#### [PROBLEM REQUIREMENTS]
Copy out the lines in the material from the one containing "California Amber" through the one containing "5 л (Квадрат) —", with both of those lines included, and leave out the picture markers.

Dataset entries

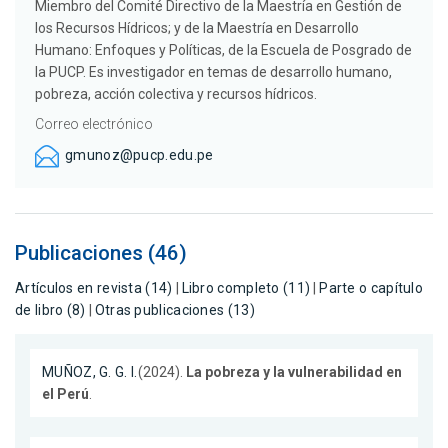
Miembro del Comité Directivo de la Maestría en Gestión de
los Recursos Hídricos; y de la Maestría en Desarrollo
Humano: Enfoques y Políticas, de la Escuela de Posgrado de
la PUCP. Es investigador en temas de desarrollo humano,
pobreza, acción colectiva y recursos hídricos.
Correo electrónico
gmunoz@pucp.edu.pe
Publicaciones (46)
Artículos en revista (14)
|
Libro completo (11)
|
Parte o capítulo
de libro (8)
|
Otras publicaciones (13)
MUÑOZ, G. G. I.
(2024).
La pobreza y la vulnerabilidad en
el Perú
.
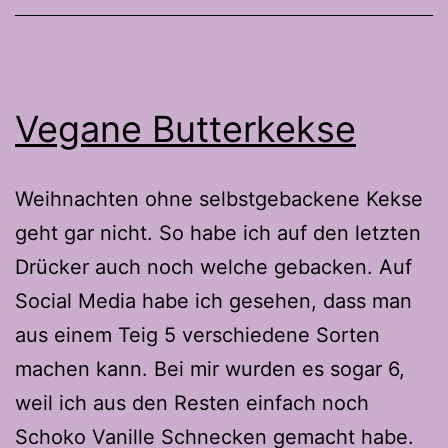
Vegane Butterkekse
Weihnachten ohne selbstgebackene Kekse
geht gar nicht. So habe ich auf den letzten
Drücker auch noch welche gebacken. Auf
Social Media habe ich gesehen, dass man
aus einem Teig 5 verschiedene Sorten
machen kann. Bei mir wurden es sogar 6,
weil ich aus den Resten einfach noch
Schoko Vanille Schnecken gemacht habe.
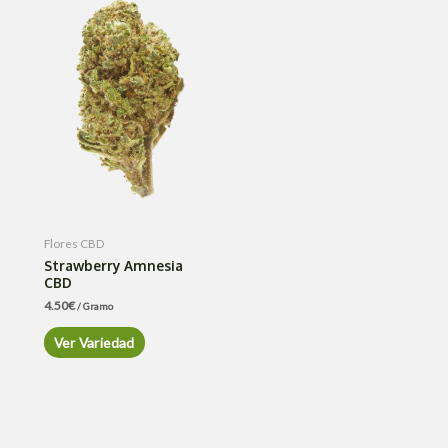
Flores CBD
Strawberry Amnesia
CBD
4.50
€
/ Gramo
Ver Variedad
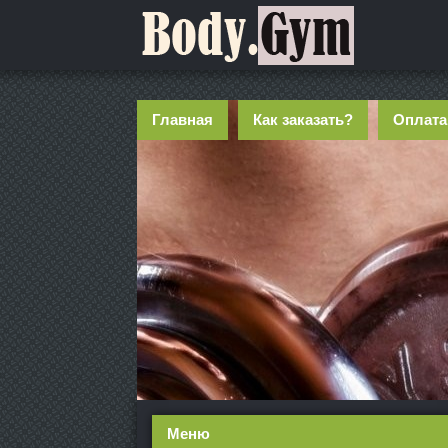
Главная
Как заказать?
Оплата
Меню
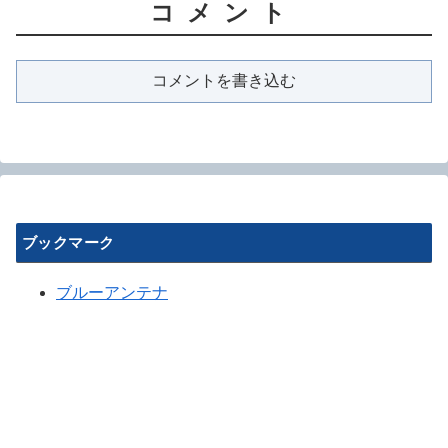
コメント
コメントを書き込む
ブックマーク
ブルーアンテナ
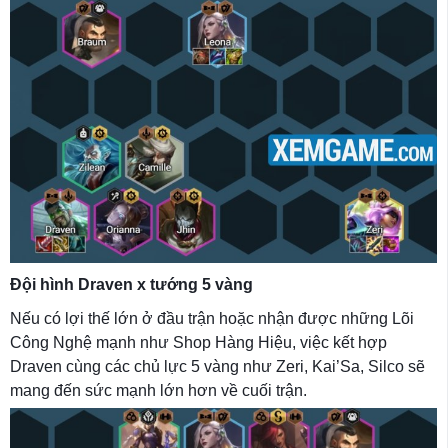
Đội hình Draven x tướng 5 vàng
Nếu có lợi thế lớn ở đầu trận hoặc nhận được những Lõi
Công Nghệ mạnh như Shop Hàng Hiệu, việc kết hợp
Draven cùng các chủ lực 5 vàng như Zeri, Kai’Sa, Silco sẽ
mang đến sức mạnh lớn hơn về cuối trận.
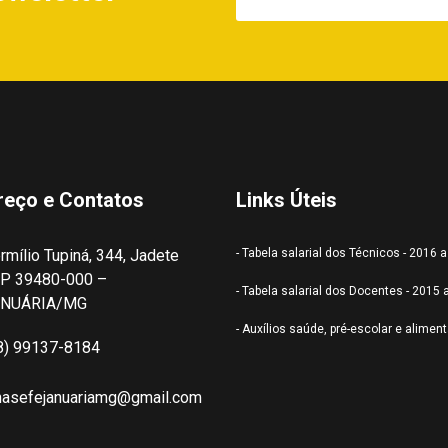
reço e Contatos
Links Úteis
rmílio Tupiná, 344, Jadete
- Tabela salarial dos Técnicos - 2016 
P 39480-000 –
- Tabela salarial dos Docentes - 2015 
ANUÁRIA/MG
- Auxílios saúde, pré-escolar e alimen
8) 99137-8184
nasefejanuariamg@gmail.com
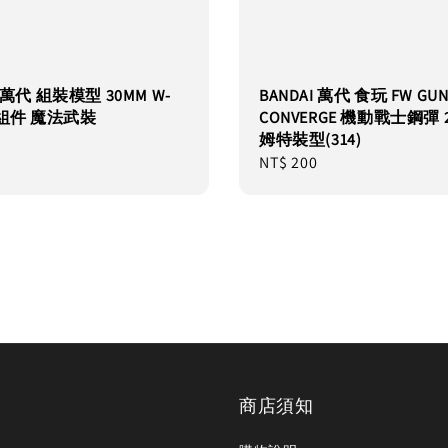
I 萬代 組裝模型 30MM W-
BANDAI 萬代 食玩 FW GU
裝組件 魔法武裝
CONVERGE 機動戰士鋼彈 2
姆特裝型(314)
Regular
NT$ 200
price
商店須知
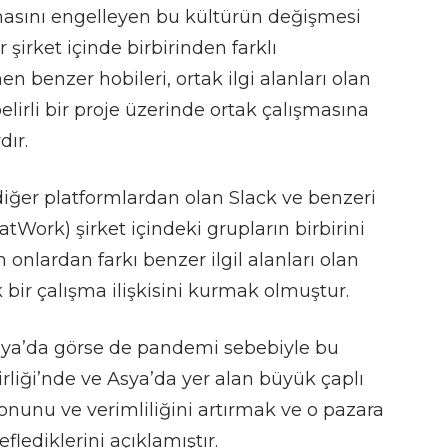
asını engelleyen bu kültürün değişmesi
şirket içinde birbirinden farklı
benzer hobileri, ortak ilgi alanları olan
belirli bir proje üzerinde ortak çalışmasına
dır.
diğer platformlardan olan Slack ve benzeri
Work) şirket içindeki grupların birbirini
onlardan farkı benzer ilgil alanları olan
k bir çalışma ilişkisini kurmak olmuştur.
onya’da görse de pandemi sebebiyle bu
liği’nde ve Asya’da yer alan büyük çaplı
yonunu ve verimliliğini artırmak ve o pazara
flediklerini açıklamıştır.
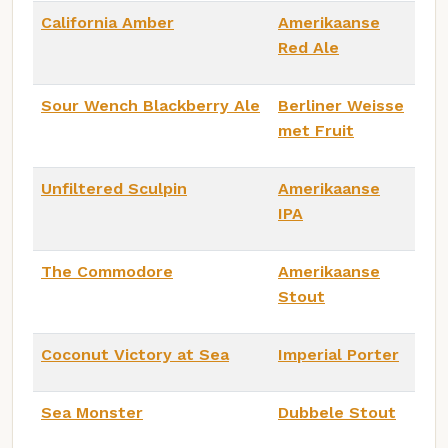
California Amber
Amerikaanse
Red Ale
Sour Wench Blackberry Ale
Berliner Weisse
met Fruit
Unfiltered Sculpin
Amerikaanse
IPA
The Commodore
Amerikaanse
Stout
Coconut Victory at Sea
Imperial Porter
Sea Monster
Dubbele Stout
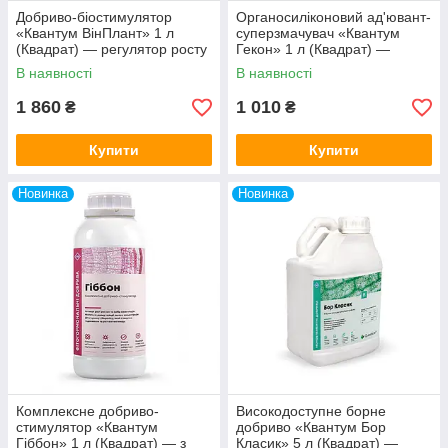
Добриво-біостимулятор
Органосиліконовий ад'ювант-
«Квантум ВінПлант» 1 л
суперзмачувач «Квантум
(Квадрат) — регулятор росту
Гекон» 1 л (Квадрат) —
з фітогормонами
поверхнево-активна
В наявності
В наявності
речовина (ПАВ)
1 860
1 010
₴
₴
Купити
Купити
Новинка
Новинка
Комплексне добриво-
Високодоступне борне
стимулятор «Квантум
добриво «Квантум Бор
Гіббон» 1 л (Квадрат) — з
Класик» 5 л (Квадрат) —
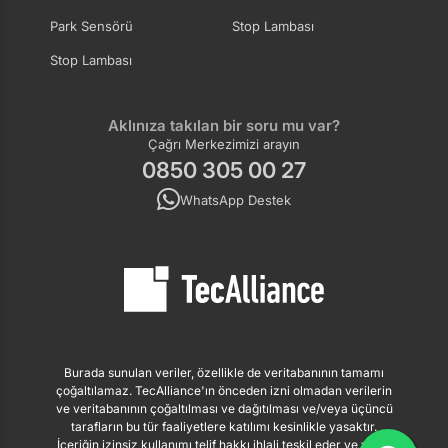
Park Sensörü
Stop Lambası
Stop Lambası
Aklınıza takılan bir soru mu var?
Çağrı Merkezimizi arayın
0850 305 00 27
WhatsApp Destek
Burada sunulan veriler, özellikle de veritabanının tamamı
çoğaltılamaz. TecAlliance'ın önceden izni olmadan verilerin
ve veritabanının çoğaltılması ve dağıtılması ve/veya üçüncü
tarafların bu tür faaliyetlere katılımı kesinlikle yasaktır.
İçeriğin izinsiz kullanımı telif hakkı ihlali teşkil eder ve yasal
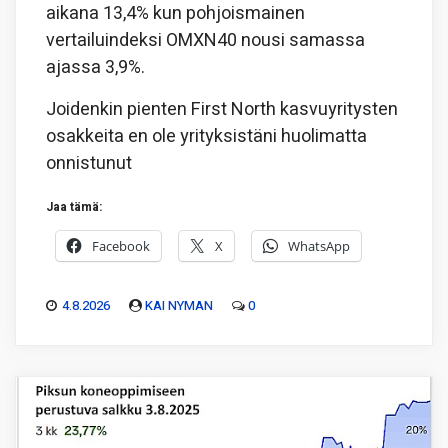
aikana 13,4% kun pohjoismainen
vertailuindeksi OMXN40 nousi samassa
ajassa 3,9%.
Joidenkin pienten First North kasvuyritysten
osakkeita en ole yrityksistäni huolimatta
onnistunut
Jaa tämä:
Facebook
X
WhatsApp
4.8.2026
KAI NYMAN
0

#### [SOLUTION TO THIS EXERCISE]
California Amber
Amerikaanse
Red Ale
Sour Wench Blackberry Ale
Berliner Weisse
met Fruit
Unfiltered Sculpin
Amerikaanse
IPA
The Commodore
Amerikaanse
Stout
Coconut Victory at Sea
Imperial Porter
Sea Monster
Dubbele Stout
Добриво-біостимулятор
Органосиліконовий ад'ювант-
«Квантум ВінПлант» 1 л
суперзмачувач «Квантум
(Квадрат) — регулятор росту
Гекон» 1 л (Квадрат) —
з фітогормонами
поверхнево-активна
В наявності
В наявності
речовина (ПАВ)
1 860
1 010
₴
₴
Купити
Купити
Новинка
Новинка
Комплексне добриво-
Високодоступне борне
стимулятор «Квантум
добриво «Квантум Бор
Гіббон» 1 л (Квадрат) — з
Класик» 5 л (Квадрат) —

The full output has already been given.